== Dataset entries ==
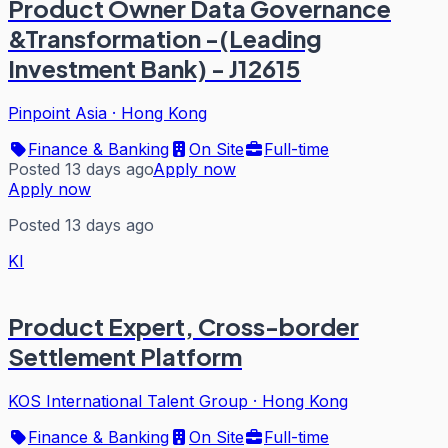
Product Owner Data Governance
&Transformation -(Leading
Investment Bank) - J12615
Pinpoint Asia
·
Hong Kong
Finance & Banking
On Site
Full-time
Posted 13 days ago
Apply now
Apply now
Posted 13 days ago
KI
Product Expert, Cross-border
Settlement Platform
KOS International Talent Group
·
Hong Kong
Finance & Banking
On Site
Full-time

== Task objective ==
Without the pictures, return all the entries above exactly as they stand.

== Solved problem ==
Product Owner Data Governance
&Transformation -(Leading
Investment Bank) - J12615
Pinpoint Asia
·
Hong Kong
Finance & Banking
On Site
Full-time
Posted 13 days ago
Apply now
Apply now
Posted 13 days ago
KI
Product Expert, Cross-border
Settlement Platform
KOS International Talent Group
·
Hong Kong
Finance & Banking
On Site
Full-time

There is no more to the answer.